Vendredi 14 février, la conférence de presse du jour a rassemblé à la tribune deux habitués de l’exercice, Mark Adams, le porte-parole du CIO, et Alexandra Kosterina, son homologue du comité d’organisation, plus deux invités de marque, le patron des Jeux, Dimitry Chernyshenko, et le Suisse Gilbert Felli, directeur exécutif du CIO. Dans la salle, quelques poignées de journalistes.

Pour l’essentiel, les réponses des intervenants fournissent rarement matière à s’enflammer. Le CIO est passé maître dans l’art d’étouffer dans l’oeuf toute tentative de début d’intention de polémiquer. Quant aux Russes, ils révèlent à Sotchi un égal talent. La vraie curiosité se situe donc dans les questions. A la moindre anicroche dans l’organisation, elles se font directes et coriaces. Au premier signe d’une « affaire », elles fusent comme des missiles.

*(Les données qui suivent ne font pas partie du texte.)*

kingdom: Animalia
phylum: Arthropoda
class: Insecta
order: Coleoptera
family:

Ce vendredi 14 février, huitième jour des Jeux de Sotchi, rien de rien. Un calme plat comme la Mer Noire. Un Canadien demande si, après Sotchi et sa température estivale,  le CIO aura désormais tendance à plutôt attribuer les Jeux à des villes où l’hiver ne se traverse pas en tongs et manches courtes. Gilbert Felli répond: « Mais rappelez vous Vancouver 2010! Nous avons eu quatre jours de pluie, suivis par une chaleur écrasante. »

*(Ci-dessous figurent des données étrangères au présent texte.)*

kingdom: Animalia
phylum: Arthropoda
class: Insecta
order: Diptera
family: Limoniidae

Une journaliste interroge le directeur du CIO sur la manière de rendre les Jeux de Sotchi plus « joyeux ». Gilbert Felli rétorque: « La joie, j’ai bien cru en voir un peu partout dans les sites, chez les spectateurs et les athlètes. Comme on dit en Suisse, dans le canton de Vaud: « Nous sommes déçus en bien. »

Un confrère américain pose la question de l’absence d’alcool sur les sites de compétition et, citant un expression du Wall Street Journal, qualifie les Jeux de Sotchi de « plus secs de l’histoire ». Dimitry Chernyshenko explique qu’il a simplement été décidé d’appliquer la loi russe sur la vente d’alcool. Puis Mark Adams plaisante: « Nous devrions pouvoir vous aider à trouver un endroit où aller boire un verre! »

Un envoyé spécial de la presse s’aventure à sonder Gilbert Felli pour savoir si Thomas Bach a l’intention de qualifier Sotchi 2014 de « meilleurs Jeux de l’histoire » pendant son discours à la cérémonie de clôture. Le directeur du CIO explique: « Je veux d’abord vous rappeler que cette formule, inventée par Juan Antonio Samaranch, n’a jamais été utilisée par Jacques Rogge. Quant à savoir ce que dira Thomas Bach, je n’en ai pas la moindre idée. Mais laissons d’abord les Jeux se poursuivre. »

Enfin, un journaliste assis au premier rang traduit sans vraiment le vouloir le sentiment général en s’adressant ainsi à Dimitry Chernyshenko: « Malgré ce tableau sans tâche, existe-t-il au moins une question, un point de l’organisation, qui vous tracasse et ne vous rend pas heureux? » Réponse du Russe: « Non ».

Jusqu’ici tout va bien. Très très bien. « Nous sommes très heureux, tout se passe à merveille », a assuré Gilbert Felli, au nom du CIO, dans son message d’introduction. A sa droite, Dimitry Chernyshenko en a même un peu rougi.